Zwart tot donkerrood eikapsel. Ca. 72-82 mm lang en 42-52 mm breed. Doos zonder horens rechthoekig. Proximale veld breder dan distale veld. Rondom aan alle zijden minder dan 1mm, soms met hechtingsvezels. Horens zijn stevig, bijna evenlang. Distale horens sterk gekromd. Oppervlak glad, fijn gestreept. Ene zijde boller dan andere zijde.
Tekst verspr.atlas:
De Golfrog is ovipaar en zet dus eikapsels af, met in elk kapsel steeds één embryo.
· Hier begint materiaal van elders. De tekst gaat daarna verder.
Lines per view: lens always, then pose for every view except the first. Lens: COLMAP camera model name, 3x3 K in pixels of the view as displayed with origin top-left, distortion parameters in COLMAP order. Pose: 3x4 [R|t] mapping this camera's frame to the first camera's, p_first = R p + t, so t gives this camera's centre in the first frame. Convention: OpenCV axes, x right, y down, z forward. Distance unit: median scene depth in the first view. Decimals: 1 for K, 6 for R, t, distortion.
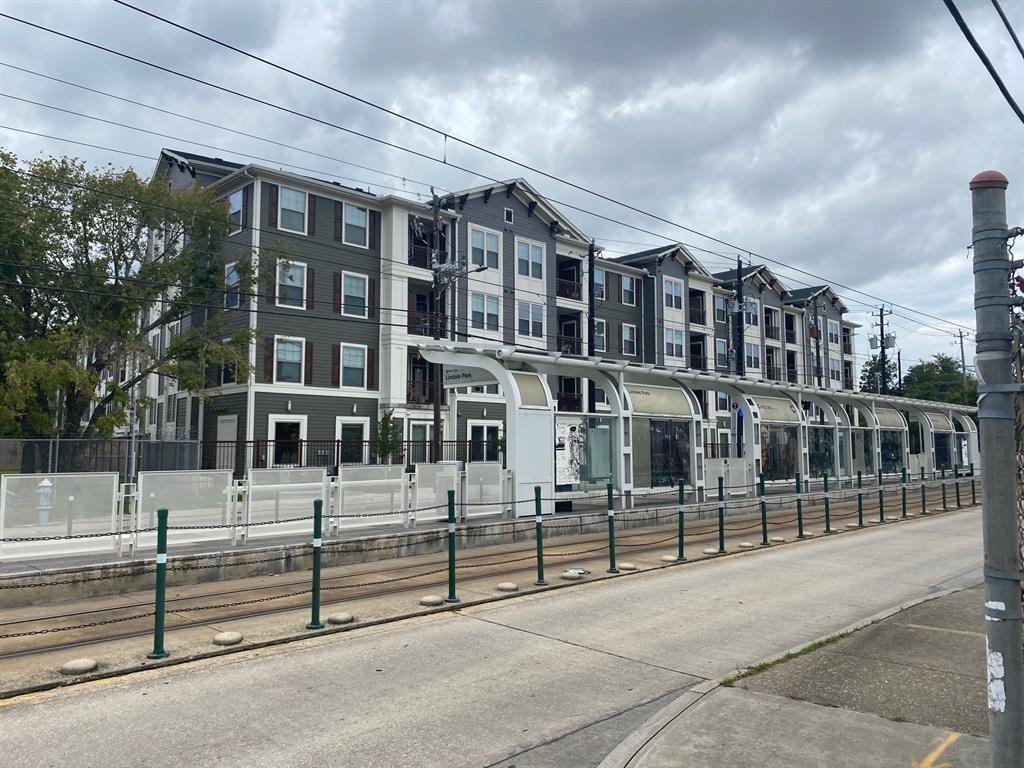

De 'doos' van de eikapsels is langwerpig-rechthoekig, aan één kant iets boller dan aan de andere. Aan de bovenkant (proximale zijde; die waaruit het jonge dier naar buiten is gekomen) zitten op de hoeken puntige uitsteeksels (hoorns), die aan de uiteinden vaak iets naar binnen gebogen zijn. Dit geldt ook voor de maar weinig kleinere hoorns aan de onderkant (distale zijde), die vaak nog sterker naar binnen gebogen zijn. Aan de bovenkant zit een duidelijk verbrede, vliezige rand (zoom). Aan de onderkant ontbreekt deze vrijwel geheel. Ook aan de zijkanten zitten zomen, al zijn deze meestal grotendeels verdwenen. Wel kunnen er plukjes hechtingsvezels aan de zijkanten zitten. Exclusief de hoorns zijn de kapsels circa 8,0 cm lang en circa 5,0 cm breed (maximaal 8,2 x 5,2 cm). Verse exemplaren zijn donkerrood tot bruinzwart, verdroogde exemplaren op het strand neigen naar zwart. Het oppervlak lijkt glad, maar is in de lengterichting fijn gestreept. Uitgedroogde eikapsels kunnen het best bekeken worden door ze op te weken.